* [Problem to solve]: Give back the lines below verbatim, omitting all pictures.

(Pictures with lens parameters)
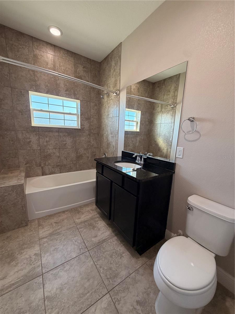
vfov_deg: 102.1
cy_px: 157
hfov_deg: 85.7
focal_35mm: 14
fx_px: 127
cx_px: 118
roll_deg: -2.9
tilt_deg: -11.2
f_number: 2.2
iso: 250
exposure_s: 1/60
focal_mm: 2.22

* [Result of this task]:
vfov_deg: 102.1
cy_px: 157
hfov_deg: 85.7
focal_35mm: 14
fx_px: 127
cx_px: 118
roll_deg: -2.9
tilt_deg: -11.2
f_number: 2.2
iso: 250
exposure_s: 1/60
focal_mm: 2.22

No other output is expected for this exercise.